Jusqu’à présent, ce type d’études avaient été effectuées sur des modèles animaux. C’est donc la première fois que les premières étapes de l’infection chez l’humain sont décrites avec autant de précision.
Déstabiliser les réservoirs
Tout un pan de la recherche mondiale dédiée à l’étude du VIH s’intéresse aux façons de réactiver le virus endormi dans les réservoirs afin de le neutraliser.
« Plus nous commençons tôt le traitement antirétroviral, plus nous empêchons le virus de se répliquer et plus nous limitons la taille des réservoirs. Nous avions démontré cela en 2020 », dit Nicolas Chomont.
« Par contre, il semble clair qu’il faudrait combiner la trithérapie précoce à un autre traitement pour forcer le virus à sortir de ses cachettes. Car, au moment du diagnostic, des réservoirs latents se seront déjà établis chez les personnes infectées par le VIH. »

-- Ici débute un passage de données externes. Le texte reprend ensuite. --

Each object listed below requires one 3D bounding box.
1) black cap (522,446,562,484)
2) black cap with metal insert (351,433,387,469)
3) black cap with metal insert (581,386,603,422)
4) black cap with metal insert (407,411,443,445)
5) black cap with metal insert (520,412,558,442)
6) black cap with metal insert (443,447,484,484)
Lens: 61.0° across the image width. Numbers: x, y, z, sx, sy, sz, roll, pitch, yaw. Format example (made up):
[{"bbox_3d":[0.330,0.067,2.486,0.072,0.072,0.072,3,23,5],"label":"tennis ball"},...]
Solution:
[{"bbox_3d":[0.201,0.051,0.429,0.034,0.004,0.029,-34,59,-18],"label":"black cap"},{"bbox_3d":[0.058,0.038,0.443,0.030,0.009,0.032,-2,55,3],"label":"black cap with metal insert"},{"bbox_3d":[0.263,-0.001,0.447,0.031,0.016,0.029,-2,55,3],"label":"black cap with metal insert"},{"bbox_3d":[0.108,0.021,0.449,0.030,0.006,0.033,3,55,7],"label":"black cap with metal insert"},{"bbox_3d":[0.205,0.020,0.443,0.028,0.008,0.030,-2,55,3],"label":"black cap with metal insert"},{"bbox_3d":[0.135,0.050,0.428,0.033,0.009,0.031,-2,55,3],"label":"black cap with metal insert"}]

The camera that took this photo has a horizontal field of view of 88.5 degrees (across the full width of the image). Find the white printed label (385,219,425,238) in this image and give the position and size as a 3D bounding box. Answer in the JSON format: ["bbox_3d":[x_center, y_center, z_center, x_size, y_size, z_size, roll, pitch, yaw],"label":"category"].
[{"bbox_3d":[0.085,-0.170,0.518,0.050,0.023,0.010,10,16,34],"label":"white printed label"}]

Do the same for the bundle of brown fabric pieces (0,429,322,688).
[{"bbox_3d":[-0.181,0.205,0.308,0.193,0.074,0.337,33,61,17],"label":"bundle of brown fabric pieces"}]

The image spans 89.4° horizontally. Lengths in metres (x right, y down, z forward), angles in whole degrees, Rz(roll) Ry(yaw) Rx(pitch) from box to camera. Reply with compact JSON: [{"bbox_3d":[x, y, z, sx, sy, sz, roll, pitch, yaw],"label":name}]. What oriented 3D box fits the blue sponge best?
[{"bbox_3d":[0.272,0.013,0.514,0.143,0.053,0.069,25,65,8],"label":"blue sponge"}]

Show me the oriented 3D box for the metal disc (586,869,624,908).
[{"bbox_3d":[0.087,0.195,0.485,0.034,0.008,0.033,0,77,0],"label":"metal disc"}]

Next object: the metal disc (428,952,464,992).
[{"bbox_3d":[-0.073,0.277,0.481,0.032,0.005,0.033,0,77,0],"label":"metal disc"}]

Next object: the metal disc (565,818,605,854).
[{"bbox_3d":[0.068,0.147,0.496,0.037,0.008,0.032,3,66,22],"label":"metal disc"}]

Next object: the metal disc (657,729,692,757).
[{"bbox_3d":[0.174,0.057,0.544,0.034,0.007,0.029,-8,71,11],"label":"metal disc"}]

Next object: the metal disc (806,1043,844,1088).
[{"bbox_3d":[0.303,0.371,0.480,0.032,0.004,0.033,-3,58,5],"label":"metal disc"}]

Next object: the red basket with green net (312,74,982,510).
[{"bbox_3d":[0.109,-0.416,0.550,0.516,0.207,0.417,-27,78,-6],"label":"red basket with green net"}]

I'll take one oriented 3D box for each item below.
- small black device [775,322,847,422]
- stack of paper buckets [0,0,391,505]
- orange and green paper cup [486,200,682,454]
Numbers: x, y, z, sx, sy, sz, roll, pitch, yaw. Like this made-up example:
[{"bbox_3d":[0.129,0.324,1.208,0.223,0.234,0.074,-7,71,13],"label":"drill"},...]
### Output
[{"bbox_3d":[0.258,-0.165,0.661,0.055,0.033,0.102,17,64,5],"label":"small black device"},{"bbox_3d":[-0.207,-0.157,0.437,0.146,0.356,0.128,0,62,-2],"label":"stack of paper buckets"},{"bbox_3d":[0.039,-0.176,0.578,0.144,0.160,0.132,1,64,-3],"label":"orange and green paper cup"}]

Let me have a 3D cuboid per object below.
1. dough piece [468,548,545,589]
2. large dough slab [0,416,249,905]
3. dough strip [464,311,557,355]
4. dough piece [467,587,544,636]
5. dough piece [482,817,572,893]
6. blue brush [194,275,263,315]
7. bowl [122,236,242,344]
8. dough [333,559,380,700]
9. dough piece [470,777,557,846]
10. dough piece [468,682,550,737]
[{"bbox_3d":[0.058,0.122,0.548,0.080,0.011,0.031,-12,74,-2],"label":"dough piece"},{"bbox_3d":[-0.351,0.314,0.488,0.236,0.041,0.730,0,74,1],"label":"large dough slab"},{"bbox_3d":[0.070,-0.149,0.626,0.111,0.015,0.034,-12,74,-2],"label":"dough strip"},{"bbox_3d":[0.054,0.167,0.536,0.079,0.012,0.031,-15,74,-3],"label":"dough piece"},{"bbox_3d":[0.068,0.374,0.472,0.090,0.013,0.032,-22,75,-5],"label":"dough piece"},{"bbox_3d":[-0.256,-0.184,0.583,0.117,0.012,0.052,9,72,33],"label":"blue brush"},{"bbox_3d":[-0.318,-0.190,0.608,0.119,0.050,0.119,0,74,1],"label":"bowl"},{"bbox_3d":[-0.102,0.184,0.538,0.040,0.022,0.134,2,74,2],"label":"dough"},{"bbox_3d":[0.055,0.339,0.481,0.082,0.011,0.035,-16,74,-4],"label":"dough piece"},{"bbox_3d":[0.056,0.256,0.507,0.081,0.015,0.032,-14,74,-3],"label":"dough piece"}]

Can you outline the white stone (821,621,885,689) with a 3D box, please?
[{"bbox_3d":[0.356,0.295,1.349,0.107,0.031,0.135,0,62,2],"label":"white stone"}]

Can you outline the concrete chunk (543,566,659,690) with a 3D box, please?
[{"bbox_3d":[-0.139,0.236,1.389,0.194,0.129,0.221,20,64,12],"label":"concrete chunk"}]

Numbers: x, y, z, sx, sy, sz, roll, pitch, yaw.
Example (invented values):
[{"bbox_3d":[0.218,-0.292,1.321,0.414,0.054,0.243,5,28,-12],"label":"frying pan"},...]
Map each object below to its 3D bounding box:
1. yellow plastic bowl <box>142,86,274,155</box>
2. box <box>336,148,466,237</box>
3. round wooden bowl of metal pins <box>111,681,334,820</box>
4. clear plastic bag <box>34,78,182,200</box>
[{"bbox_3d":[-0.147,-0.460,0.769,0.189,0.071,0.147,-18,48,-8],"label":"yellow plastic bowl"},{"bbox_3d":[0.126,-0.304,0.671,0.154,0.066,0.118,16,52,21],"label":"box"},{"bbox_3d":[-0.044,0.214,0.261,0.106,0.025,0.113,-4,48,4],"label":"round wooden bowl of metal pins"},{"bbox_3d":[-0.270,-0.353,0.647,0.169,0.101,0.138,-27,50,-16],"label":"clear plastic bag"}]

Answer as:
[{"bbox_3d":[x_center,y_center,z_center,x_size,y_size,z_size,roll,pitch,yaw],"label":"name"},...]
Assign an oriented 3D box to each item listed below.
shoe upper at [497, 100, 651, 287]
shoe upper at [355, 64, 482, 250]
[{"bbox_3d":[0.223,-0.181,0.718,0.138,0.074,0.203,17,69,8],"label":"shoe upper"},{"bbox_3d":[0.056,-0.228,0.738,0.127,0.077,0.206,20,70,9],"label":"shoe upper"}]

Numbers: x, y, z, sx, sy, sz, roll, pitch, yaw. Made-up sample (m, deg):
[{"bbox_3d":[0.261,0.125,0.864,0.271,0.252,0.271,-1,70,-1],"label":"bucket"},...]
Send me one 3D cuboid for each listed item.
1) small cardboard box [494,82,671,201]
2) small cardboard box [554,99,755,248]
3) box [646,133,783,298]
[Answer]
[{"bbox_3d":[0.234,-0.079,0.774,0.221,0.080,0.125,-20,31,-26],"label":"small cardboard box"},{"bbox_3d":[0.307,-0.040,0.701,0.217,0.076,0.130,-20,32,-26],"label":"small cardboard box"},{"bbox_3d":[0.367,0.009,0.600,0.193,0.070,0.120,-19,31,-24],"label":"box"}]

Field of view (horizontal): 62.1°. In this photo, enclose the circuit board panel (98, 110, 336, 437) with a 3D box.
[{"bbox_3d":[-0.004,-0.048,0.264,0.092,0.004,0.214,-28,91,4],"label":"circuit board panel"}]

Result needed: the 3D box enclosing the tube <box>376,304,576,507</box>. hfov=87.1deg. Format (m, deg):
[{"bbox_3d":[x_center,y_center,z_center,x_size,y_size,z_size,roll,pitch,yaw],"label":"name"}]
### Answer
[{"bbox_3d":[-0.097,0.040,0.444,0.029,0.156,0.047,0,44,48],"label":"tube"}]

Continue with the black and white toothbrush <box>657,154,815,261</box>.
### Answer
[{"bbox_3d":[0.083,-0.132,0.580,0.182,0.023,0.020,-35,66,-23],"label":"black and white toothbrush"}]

En collaboration avec des scientifiques des États-Unis, l’équipe de recherche de Nicolas Chomont évalue actuellement si un tel traitement dispensé en phase d’infection aigüe permettrait de prévenir l’établissement des réservoirs du virus.
À propos de l’étude
L’article « HIV rapidly targets a diverse pool of CD4+ T cells to establish productive and latent infections », par Pierre Gantner et ses collègues, a été publié en ligne le 17 février 2022 dans la revue Immunity. Le financement de l’étude a été assuré par le U.S. Military HIV Research Program, Walter Reed Army Institute of Research; la Foundation for AIDS Research (amfAR Research Consortium on HIV Eradication); les Instituts de recherche en santé du Canada, le Consortium canadien de recherche sur la guérison du VIH (CanCURE); le Réseau SIDA et maladies infectieuses du Fonds de Recherche du Québec-Santé, le Centre de recherche de la Croix-Rouge thaïlandaise et, en partie par les National Institutes of Health (NIH) des États-Unis.